Les parcours de l'hystérésis de Q-T et du P-R étant contraires, l'analyse de ces deux intervalles complémentaires permettra une description complète du cycle cardiaque.

Contributions de ces travaux

Finalement, les contributions apportées dans le domaine du traitement du signal sont les suivantes :
  • la méthode de Woody améliorée, pour l'estimation de temps de retard sur un signal inconnu ;
  • la méthode de Woody généralisée, pour l'estimation de temps de retard sur un signal inconnu auquel vient se superposer une onde parasite ;
  • différents modèles de l'onde parasite qui vient se chevaucher à l'onde d'intérêt ;
  • une modélisation de la réponse de l'intervalle Q-T à un changement de la période cardiaque, inspirée du fonctionnement électrique cellulaire.
Cette généralisation de la méthode de Woody associée aux différents modèles de l'onde T, nous permet d'estimer les intervalles P-R à l'exercice. Il est à souligner que cette application constitue une avancée considérable puisqu'il n'existe aucune étude antérieure s'y rapportant.

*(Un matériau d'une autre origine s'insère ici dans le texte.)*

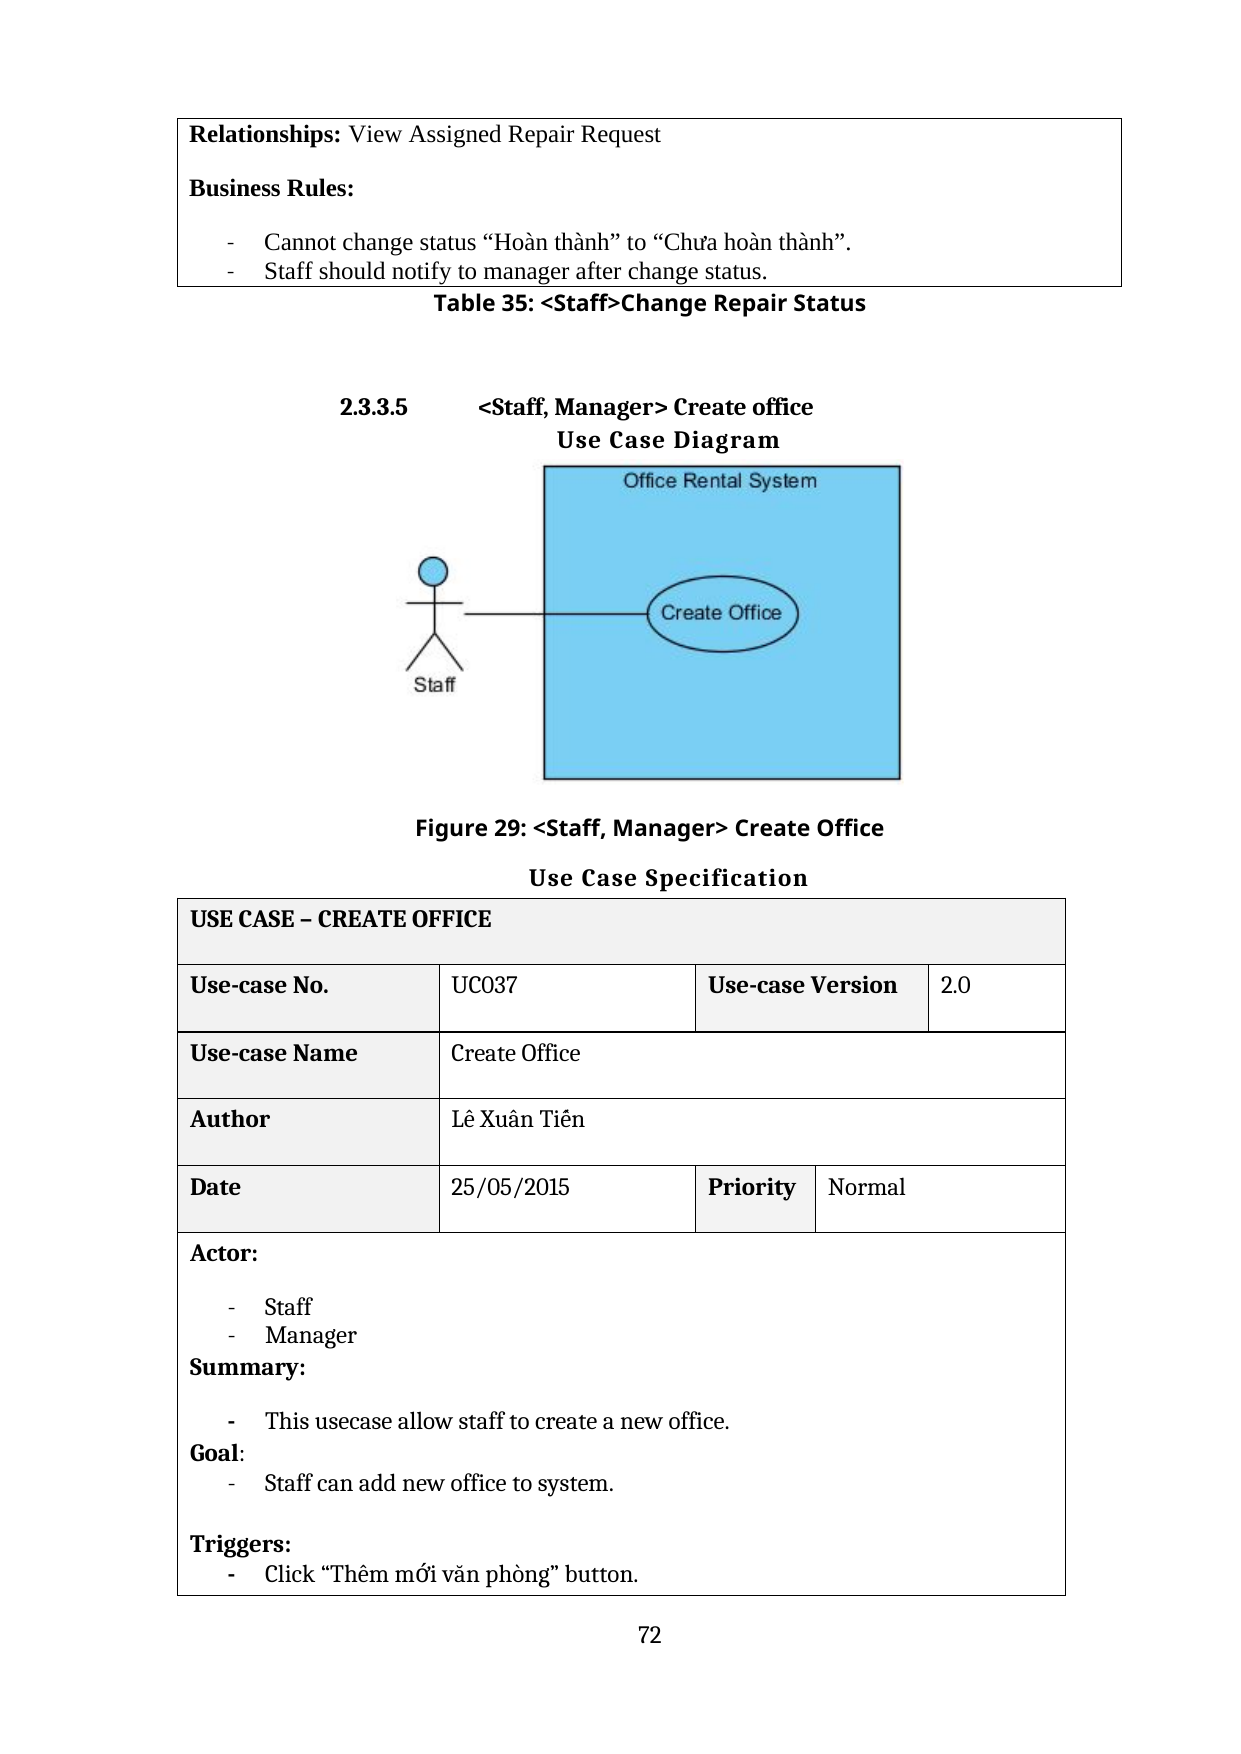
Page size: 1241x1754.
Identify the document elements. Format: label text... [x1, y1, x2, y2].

table_cell Create Office [440, 1033, 1065, 1098]
table_cell Lê Xuân Tiến [440, 1099, 1065, 1165]
table_cell Normal [816, 1166, 1065, 1232]
table_cell UC037 [440, 965, 695, 1031]
table_cell 2.0 [929, 965, 1065, 1031]
table_cell Author [178, 1099, 439, 1165]
table_cell Priority [696, 1166, 815, 1232]
table_header USE CASE – CREATE OFFICE [178, 899, 1065, 964]
table_cell Use-case No. [178, 965, 439, 1031]
table_cell Use-case Name [178, 1033, 439, 1098]
subtitle Use Case Diagram [215, 426, 1122, 455]
table_cell 25/05/2015 [440, 1166, 695, 1232]
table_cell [178, 119, 1121, 286]
subtitle Use Case Specification [215, 864, 1122, 893]
table_cell Date [178, 1166, 439, 1232]
subtitle <Staff, Manager> Create office [340, 393, 1122, 422]
picture [395, 459, 904, 788]
table_cell Use-case Version [696, 965, 928, 1031]
text Table : <Staff>Change Repair Status [177, 287, 1122, 318]
text Figure : <Staff, Manager> Create Office [177, 812, 1122, 843]
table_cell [178, 1233, 1065, 1595]
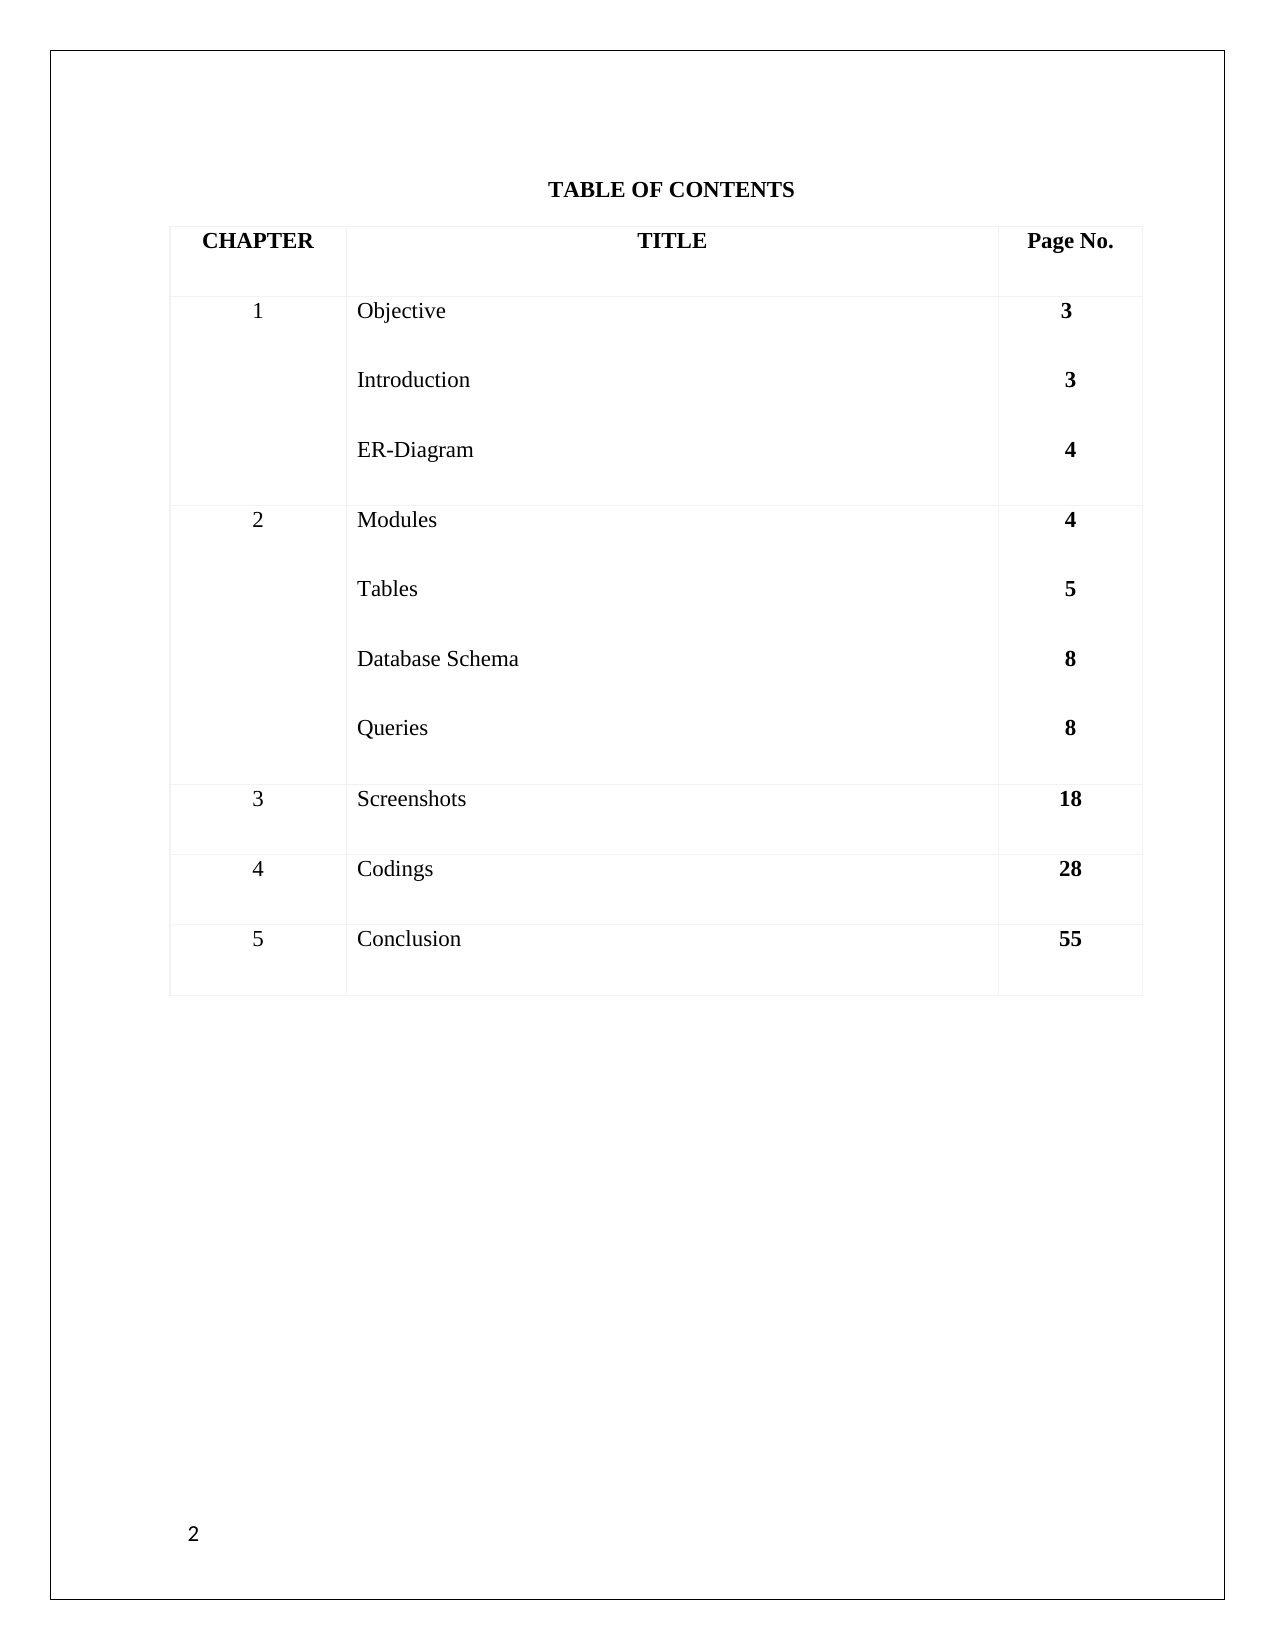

L'application de ces méthodes d'estimation de temps de retard aux enregistrements réels de différents types d'ECG (repos, exercice, fibrillation auriculaire,...), nous a révélé de nouveaux résultats à propos de l'évolution des différents intervalles cardiaques et nous a conduit par conséquent vers de nouvelles pistes électrophysiologiques en terme de compréhension du fonctionnement du cœur, par exemple :
  • il existe un phénomène d'hystérésis dans la relation "intervalles P-R fonction des intervalles R-R" à l'exercice ;
  • il est possible de caractériser les sujets en fonction de leur niveau d'entraînement, en étudiant la pente de l'évolution des intervalles P-R au début de la phase de récupération.